Reproduce every line of text in the records below without any changes, leaving out the picture markers.

··········

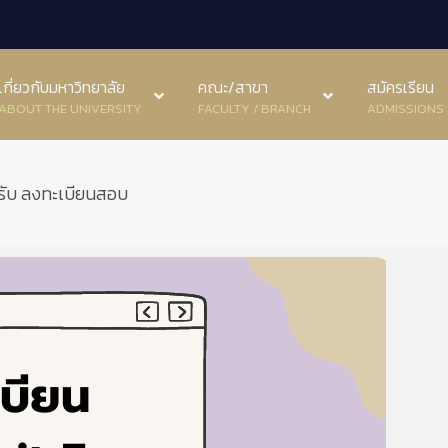
เกี่ยวกับมหาวิทยาลัย
คณะ/สาขา
สมัครเรียน
ABOUT THE UNIVERSITY
FACULTY / BRANCH
ADMISSIONS
รับ ลงทะเบียนสอบ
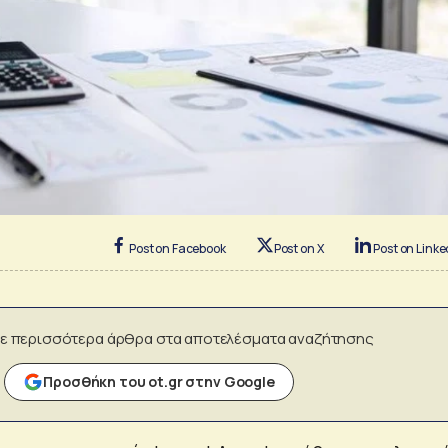
Post on Facebook
Post on X
Post on Linke
ε περισσότερα άρθρα στα αποτελέσματα αναζήτησης
Προσθήκη του ot.gr στην Google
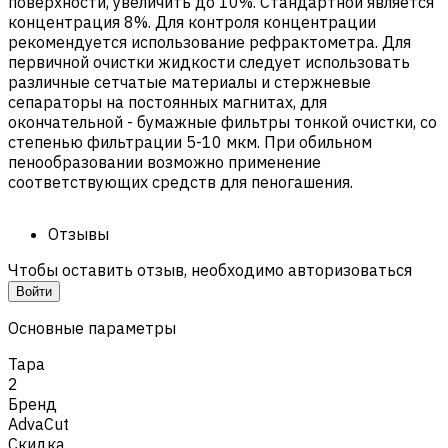
поверхности, увеличить до 10%. Стандартной является
концентрация 8%. Для контроля концентрации
рекомендуется использование рефрактометра. Для
первичной очистки жидкости следует использовать
различные сетчатые материалы и стержневые
сепараторы на постоянных магнитах, для
окончательной - бумажные фильтры тонкой очистки, со
степенью фильтрации 5-10 мкм. При обильном
пенообразовании возможно применение
соответствующих средств для пеногашения.
Отзывы
Чтобы оставить отзыв, необходимо авторизоваться
Войти
Основные параметры
Тара
2
Бренд
AdvaCut
Скидка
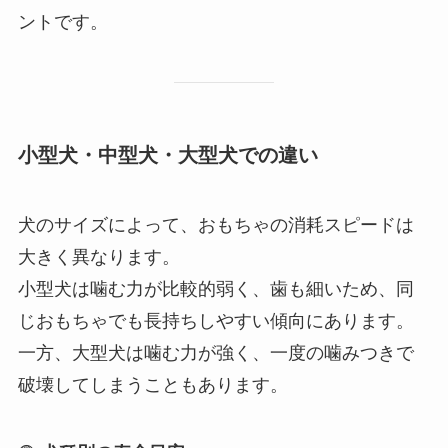
ントです。
小型犬・中型犬・大型犬での違い
犬のサイズによって、おもちゃの消耗スピードは
大きく異なります。
小型犬は噛む力が比較的弱く、歯も細いため、同
じおもちゃでも長持ちしやすい傾向にあります。
一方、大型犬は噛む力が強く、一度の噛みつきで
破壊してしまうこともあります。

··········

→ OUTPUT FOR THIS EXERCISE:
เกี่ยวกับมหาวิทยาลัย
คณะ/สาขา
สมัครเรียน
ABOUT THE UNIVERSITY
FACULTY / BRANCH
ADMISSIONS
รับ ลงทะเบียนสอบ
Post on Facebook
Post on X
Post on Linke
ε περισσότερα άρθρα στα αποτελέσματα αναζήτησης
Προσθήκη του ot.gr στην Google
поверхности, увеличить до 10%. Стандартной является
концентрация 8%. Для контроля концентрации
рекомендуется использование рефрактометра. Для
первичной очистки жидкости следует использовать
различные сетчатые материалы и стержневые
сепараторы на постоянных магнитах, для
окончательной - бумажные фильтры тонкой очистки, со
степенью фильтрации 5-10 мкм. При обильном
пенообразовании возможно применение
соответствующих средств для пеногашения.
Отзывы
Чтобы оставить отзыв, необходимо авторизоваться
Войти
Основные параметры
Тара
2
Бренд
AdvaCut
Скидка
ントです。
小型犬・中型犬・大型犬での違い
犬のサイズによって、おもちゃの消耗スピードは
大きく異なります。
小型犬は噛む力が比較的弱く、歯も細いため、同
じおもちゃでも長持ちしやすい傾向にあります。
一方、大型犬は噛む力が強く、一度の噛みつきで
破壊してしまうこともあります。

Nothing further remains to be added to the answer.